ACTIVITY:
Write out the following listing's lines from the one with "[79,202,497,224] [78,227,311,245] [78,252,271,271]" to the one with "[255,612,455,628] host. On", exactly, with both included and no others.

* * * *

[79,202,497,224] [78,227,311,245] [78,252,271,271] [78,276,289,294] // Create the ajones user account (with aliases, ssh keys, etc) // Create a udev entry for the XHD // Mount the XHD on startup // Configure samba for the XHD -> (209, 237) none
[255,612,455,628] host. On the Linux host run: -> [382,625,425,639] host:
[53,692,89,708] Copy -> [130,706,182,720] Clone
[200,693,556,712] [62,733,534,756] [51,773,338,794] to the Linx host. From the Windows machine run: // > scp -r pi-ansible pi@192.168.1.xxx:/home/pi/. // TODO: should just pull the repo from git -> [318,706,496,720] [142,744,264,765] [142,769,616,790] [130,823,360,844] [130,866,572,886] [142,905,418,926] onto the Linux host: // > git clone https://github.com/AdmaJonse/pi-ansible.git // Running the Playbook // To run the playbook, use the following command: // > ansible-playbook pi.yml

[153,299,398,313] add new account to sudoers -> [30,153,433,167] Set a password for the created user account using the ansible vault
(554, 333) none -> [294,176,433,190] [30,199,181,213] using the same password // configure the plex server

* * * *

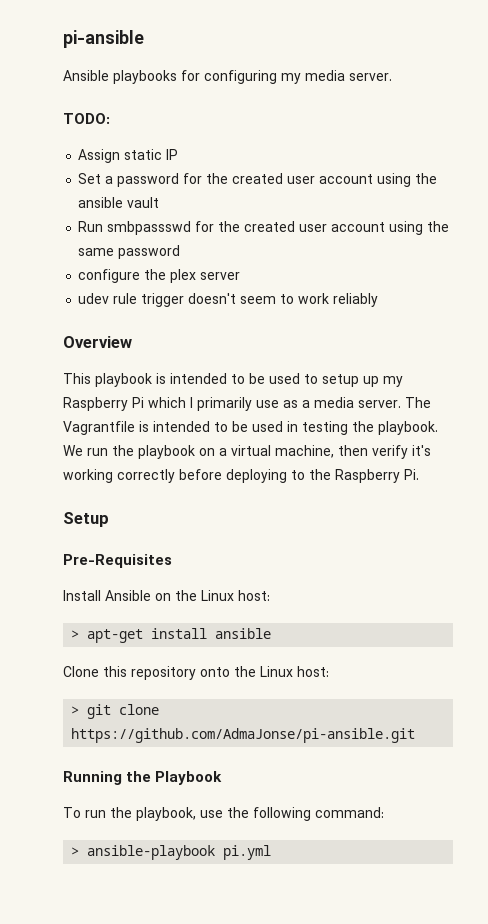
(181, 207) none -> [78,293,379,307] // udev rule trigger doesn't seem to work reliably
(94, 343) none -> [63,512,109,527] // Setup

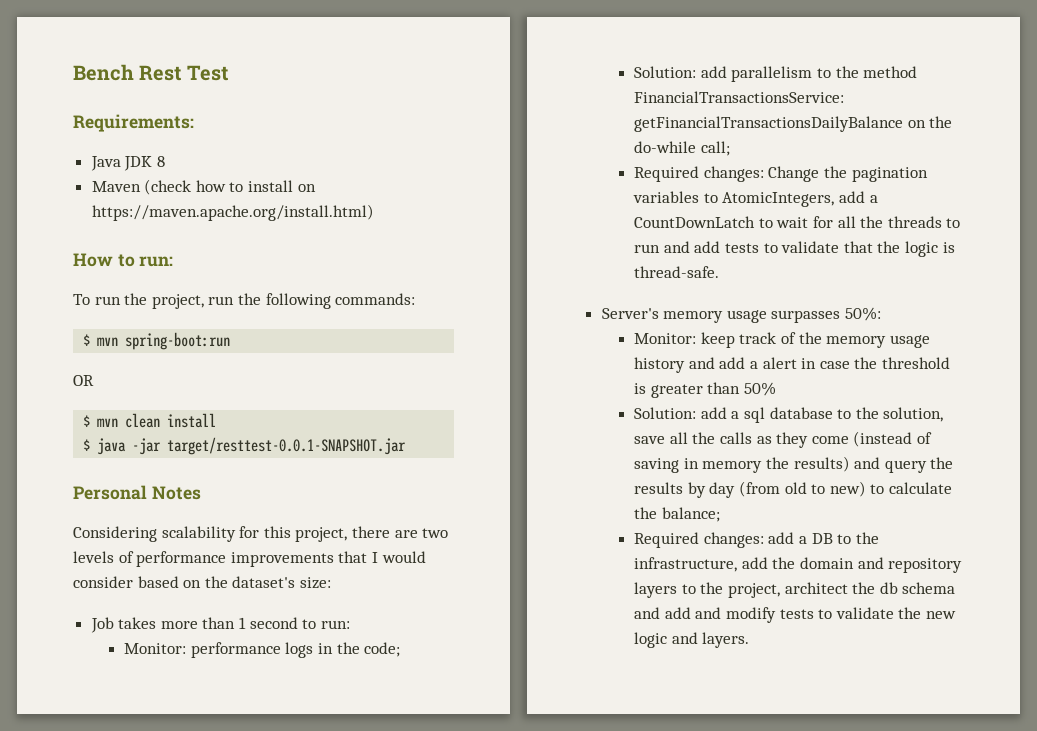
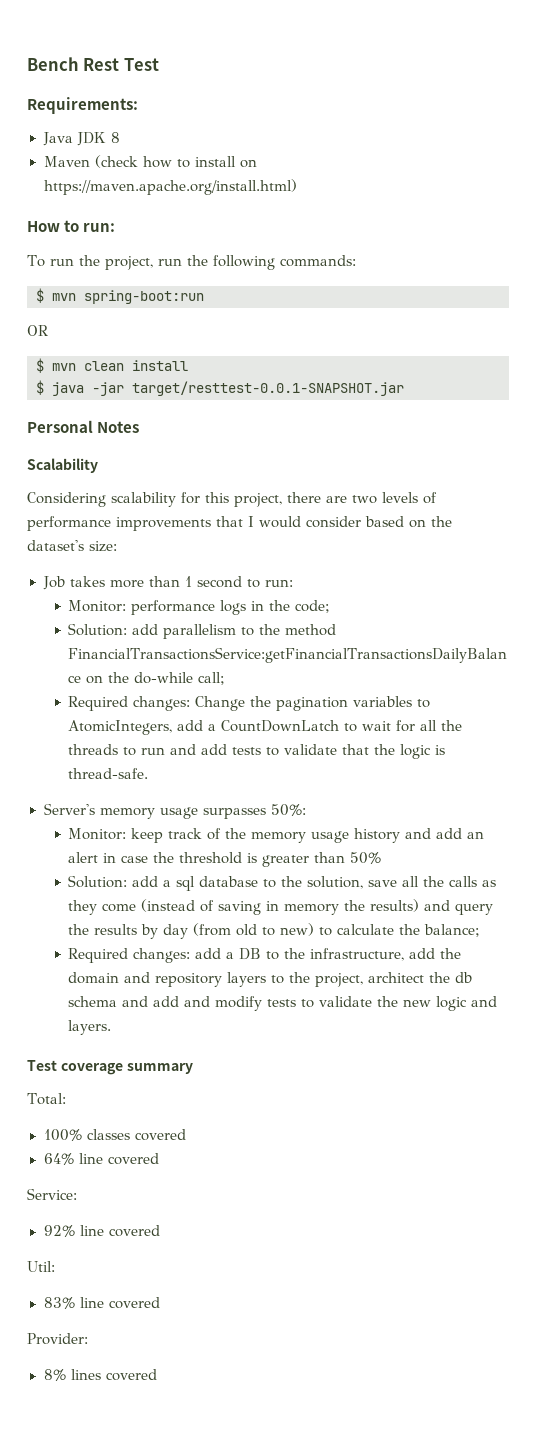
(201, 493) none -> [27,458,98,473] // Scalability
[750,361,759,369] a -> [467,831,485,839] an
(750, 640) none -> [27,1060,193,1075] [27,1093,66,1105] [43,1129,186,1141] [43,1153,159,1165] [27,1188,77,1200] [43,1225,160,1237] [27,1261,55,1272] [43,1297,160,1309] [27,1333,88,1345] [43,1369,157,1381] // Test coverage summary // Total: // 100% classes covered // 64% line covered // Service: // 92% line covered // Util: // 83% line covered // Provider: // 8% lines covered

* * * *

EXERCISE RESULT:
[79,202,497,224] [78,227,311,245] [78,252,271,271] [78,276,289,294] // Create the ajones user account (with aliases, ssh keys, etc) // Create a udev entry for the XHD // Mount the XHD on startup // Configure samba for the XHD -> (209, 237) none
[255,612,455,628] host. On the Linux host run: -> [382,625,425,639] host:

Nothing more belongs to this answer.